I'm always seeking for a new one that solved the annoyances other projects had so I can just use that one instead. But there is always something off. I could improve the code or give the author a suggestion. Problem is, I'm in dire need of a portfolio. A whole project is far more impressive than one or two patches or a mere suggestion in someones issue tracker.
In the end I would be releasing code I don't really intend to use as soon as something else has all I need. One that probably no one would be using.

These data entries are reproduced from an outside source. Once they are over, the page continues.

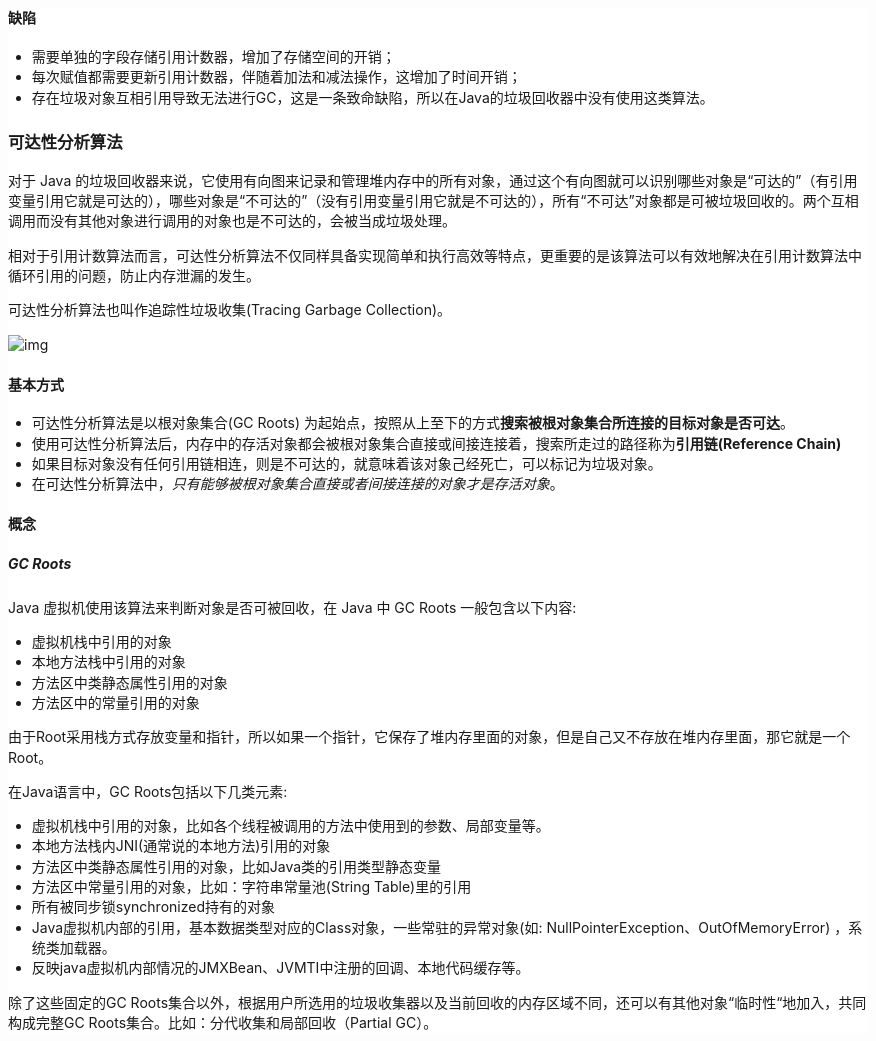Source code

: 

#### 缺陷

- 需要单独的字段存储引用计数器，增加了存储空间的开销；
- 每次赋值都需要更新引用计数器，伴随着加法和减法操作，这增加了时间开销；
- 存在垃圾对象互相引用导致无法进行GC，这是一条致命缺陷，所以在Java的垃圾回收器中没有使用这类算法。



### 可达性分析算法

对于 Java 的垃圾回收器来说，它使用有向图来记录和管理堆内存中的所有对象，通过这个有向图就可以识别哪些对象是“可达的”（有引用变量引用它就是可达的），哪些对象是“不可达的”（没有引用变量引用它就是不可达的），所有“不可达”对象都是可被垃圾回收的。两个互相调用而没有其他对象进行调用的对象也是不可达的，会被当成垃圾处理。

相对于引用计数算法而言，可达性分析算法不仅同样具备实现简单和执行高效等特点，更重要的是该算法可以有效地解决在引用计数算法中循环引用的问题，防止内存泄漏的发生。

可达性分析算法也叫作追踪性垃圾收集(Tracing Garbage Collection)。

![img](https://oss.xubighead.top/oss/image/202506/1929840479463116802.jpg)



#### 基本方式

- 可达性分析算法是以根对象集合(GC Roots) 为起始点，按照从上至下的方式**搜索被根对象集合所连接的目标对象是否可达**。
- 使用可达性分析算法后，内存中的存活对象都会被根对象集合直接或间接连接着，搜索所走过的路径称为**引用链(Reference Chain)**
- 如果目标对象没有任何引用链相连，则是不可达的，就意味着该对象己经死亡，可以标记为垃圾对象。
- 在可达性分析算法中，*只有能够被根对象集合直接或者间接连接的对象才是存活对象*。



#### 概念

##### GC Roots

Java 虚拟机使用该算法来判断对象是否可被回收，在 Java 中 GC Roots 一般包含以下内容:

- 虚拟机栈中引用的对象
- 本地方法栈中引用的对象
- 方法区中类静态属性引用的对象
- 方法区中的常量引用的对象



由于Root采用栈方式存放变量和指针，所以如果一个指针，它保存了堆内存里面的对象，但是自己又不存放在堆内存里面，那它就是一个Root。

在Java语言中，GC Roots包括以下几类元素:

- 虚拟机栈中引用的对象，比如各个线程被调用的方法中使用到的参数、局部变量等。
- 本地方法栈内JNI(通常说的本地方法)引用的对象
- 方法区中类静态属性引用的对象，比如Java类的引用类型静态变量
- 方法区中常量引用的对象，比如：字符串常量池(String Table)里的引用
- 所有被同步锁synchronized持有的对象
- Java虚拟机内部的引用，基本数据类型对应的Class对象，一些常驻的异常对象(如: NullPointerException、OutOfMemoryError) ，系统类加载器。
- 反映java虚拟机内部情况的JMXBean、JVMTI中注册的回调、本地代码缓存等。



除了这些固定的GC Roots集合以外，根据用户所选用的垃圾收集器以及当前回收的内存区域不同，还可以有其他对象“临时性“地加入，共同构成完整GC Roots集合。比如：分代收集和局部回收（Partial GC）。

Perfectionism and pride suddenly come into play.
You'll probably learn interesting things, and have something you can use either for real, or as you say for a portfolio-project.
FWIW I wrote http://github.com/skx/templer for similar reasons, in my case annoyance at how poorly other static site-generators handle symlinks.
I use it these days on several sites such as http://lumail.org/ & http://tweaked.io/ both of which other people have contributed to, which makes me think the barrier to entry wasn't too high.
It's generally not a good thing to be the only game in town over the long run.
The issue here is that my product is definitely better designed, and can match (perhaps even slightly bypass) the technical capabilities of the rival product!
But It'd be safe to say the following — The "rival" has established a (4-5k people) community around the product, and my better designed version aims to build a larger community of users. I'm not going to be charging, and neither is he.
If you both aren't going to be charging for it, is the other one open source? Is there some kind of arrangement you two can make to work together?
If you pose any threat to your competitor, they'll knock-off your features before you get off the ground. Then, you lose your main selling point and you're left in the dust.